TASKS TO COMPLETE.
a – In the biography of Magdalena Odarda, what share of the votes did she get as a candidate for governor of Río Negro in 2011?
b – Pick up the biography of Magdalena Odarda after its last sentence and keep writing it.

DOCUMENT PASSAGE.
■ ■ ■ ■

Provincial Legislator of Río Negro
- In office 10 December 2003 – 10 December 2013
- Constituency: Provincial list

Personal details
- Born: María Magdalena Odarda 8 December 1965 (age 59) Córdoba, Argentina
- Political party: Civic Coalition ARI (until 2017); Partido RIO (2017–present);
- Education: National University of Córdoba
- Occupation: Lawyer, politician

= Magdalena Odarda =

Argentinian lawyer and politician

María Magdalena Odarda (born 8 December 1965) is an Argentine lawyer and politician. From 2019 to 2023, she served as president of the National Institute for Indigenous Affairs, under the Ministry of Justice and Human Rights.

She was previously a member of the Argentine Senate from 2013 to 2019, and a provincial legislator in Río Negro from 2003 to 2013.

==Early life==
Magdalena Odarda was born in Córdoba on 8 December 1965. After graduating from the National University of Córdoba, she moved to the town of Sierra Grande in Río Negro Province. There she worked as a teacher and advised various unions.

==Political career==
In 1999, she became a councilor in Sierra Grande. In 2000, she was a legislative advisor, and in 2003, she became a provincial legislator representing the Civic Coalition ARI (CC-ARI). She was president of the party in Río Negro Province until 2015. In 2011, she was a CC-ARI candidate for governor of Río Negro, but obtained only 5.34% of the votes, losing to Carlos Soria from the Front for Victory.

■ ■ ■ ■

STORED DATA.
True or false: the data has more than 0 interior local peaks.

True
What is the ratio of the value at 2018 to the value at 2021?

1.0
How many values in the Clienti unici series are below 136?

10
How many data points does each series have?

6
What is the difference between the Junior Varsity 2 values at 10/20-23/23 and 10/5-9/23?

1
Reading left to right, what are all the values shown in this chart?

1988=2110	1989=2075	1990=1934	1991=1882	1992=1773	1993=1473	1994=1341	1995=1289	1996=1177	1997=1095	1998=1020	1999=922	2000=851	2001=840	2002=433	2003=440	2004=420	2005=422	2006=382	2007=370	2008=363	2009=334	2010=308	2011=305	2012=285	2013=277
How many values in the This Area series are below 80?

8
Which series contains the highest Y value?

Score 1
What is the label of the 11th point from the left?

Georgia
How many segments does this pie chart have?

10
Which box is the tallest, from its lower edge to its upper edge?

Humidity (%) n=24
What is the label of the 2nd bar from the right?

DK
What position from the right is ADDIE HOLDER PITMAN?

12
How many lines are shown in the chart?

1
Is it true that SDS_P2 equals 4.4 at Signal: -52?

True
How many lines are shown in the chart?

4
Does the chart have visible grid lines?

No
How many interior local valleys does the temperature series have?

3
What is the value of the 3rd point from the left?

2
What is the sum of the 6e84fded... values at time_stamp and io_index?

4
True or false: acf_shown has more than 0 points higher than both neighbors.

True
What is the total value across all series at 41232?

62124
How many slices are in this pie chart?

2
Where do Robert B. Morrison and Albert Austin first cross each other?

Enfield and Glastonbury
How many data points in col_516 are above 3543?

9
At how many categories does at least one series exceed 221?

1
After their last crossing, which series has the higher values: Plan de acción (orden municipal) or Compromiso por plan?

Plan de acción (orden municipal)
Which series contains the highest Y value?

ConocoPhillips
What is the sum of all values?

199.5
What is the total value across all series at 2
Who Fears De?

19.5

■ ■ ■ ■

ANSWER SET.
a – 5.34% of the votes.

b –
In 2013, after going through the simultaneous and compulsory open primaries and obtaining 18% of the votes, Odarda won a seat in the Argentine Senate, representing the minority of Río Negro for the Progressive Front Alliance with 26.28% of the votes. The election was won by the Front for Victory, headed by Miguel Pichetto who obtained 49.95%.

In 2015, she was a candidate for governor for the Progressive Front for Equality and the Republic, competing against Miguel Ángel Pichetto and Alberto Weretilneck. She finished third with 10% of the votes.

As president of the Río Negro CC-ARI, Odarda, similar to Pablo Javkin, president of the party in Santa Fe, decided to remain independent from the party's national order and not conform to Cambiemos. In November 2017, the authorities and parliamentarians of the Rio Negro Civic Coalition decided to leave the CC-ARI and form their own provincial party, called RIO.

In December 2017, the weekly Parlamentario ranked Odarda 9th among senators on its list of "most industrious national legislators".

In December 2019, President Alberto Fernández appointed Magdalena Odarda head of the National Institute for Indigenous Affairs.